But it was all too much. The similarities between this appointment and the one that set everything in motion 6 years prior was just. too. much. 6 years after being diagnosed with terminal cancer, here I was again.
Mid-October, just after Brit’s birthday. Rainy. Going in expecting antibiotics and a wait at the pharmacy in my near future only be met with legitimate concern. An ENT appointment. A CAT scan.
The doctor’s sense of urgency triggered something in me that I didn’t even know was there.
And it hit me like a ton of bricks.
It was pure, unadulterated fear seeping from my body, causing me to shake and dry-heave. It was as if he had ripped off a bandaid and I was expecting to see an all-but-healed scar but instead I was pulled under by the rush that came from underneath. But this was coming from within.
I drove home and laid in a ball on my kitchen floor and sobbed. Full-on ugly cry. As I wept, I began to rebuke myself.
You never even did this the first time you were diagnosed! And this guy didn’t even diagnose you with anything! What are you afraid of??
It was then that I realized just how far I had let myself slip into a safe and comfortable faith. Into a faith that means well, does good, is sincere in all forms, but had grown complacent somehow. I was doing the right things and avoiding the wrong things but without realizing it, my faith had become so small.

(Items stored from a collection)
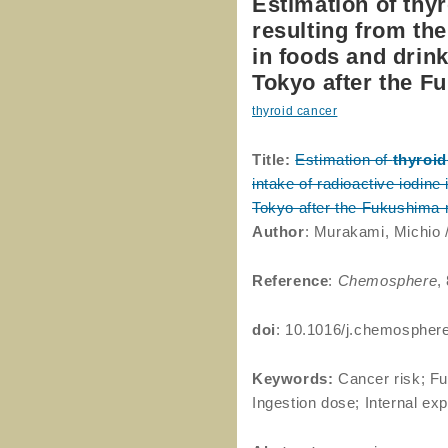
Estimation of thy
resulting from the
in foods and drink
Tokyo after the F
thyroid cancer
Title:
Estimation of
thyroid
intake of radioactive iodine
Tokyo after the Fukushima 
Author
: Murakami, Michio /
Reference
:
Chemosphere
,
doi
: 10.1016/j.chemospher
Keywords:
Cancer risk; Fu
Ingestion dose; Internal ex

= Task set =
**a)** Print the reading passage from "Mid-October, just after" up to and including "to rebuke myself.".
**b)** According to the reading passage, how long after being diagnosed with terminal cancer did the new appointment take place?

= Answers to the exercise =
**a)**
Mid-October, just after Brit’s birthday. Rainy. Going in expecting antibiotics and a wait at the pharmacy in my near future only be met with legitimate concern. An ENT appointment. A CAT scan.
The doctor’s sense of urgency triggered something in me that I didn’t even know was there.
And it hit me like a ton of bricks.
It was pure, unadulterated fear seeping from my body, causing me to shake and dry-heave. It was as if he had ripped off a bandaid and I was expecting to see an all-but-healed scar but instead I was pulled under by the rush that came from underneath. But this was coming from within.
I drove home and laid in a ball on my kitchen floor and sobbed. Full-on ugly cry. As I wept, I began to rebuke myself.

**b)** Six years.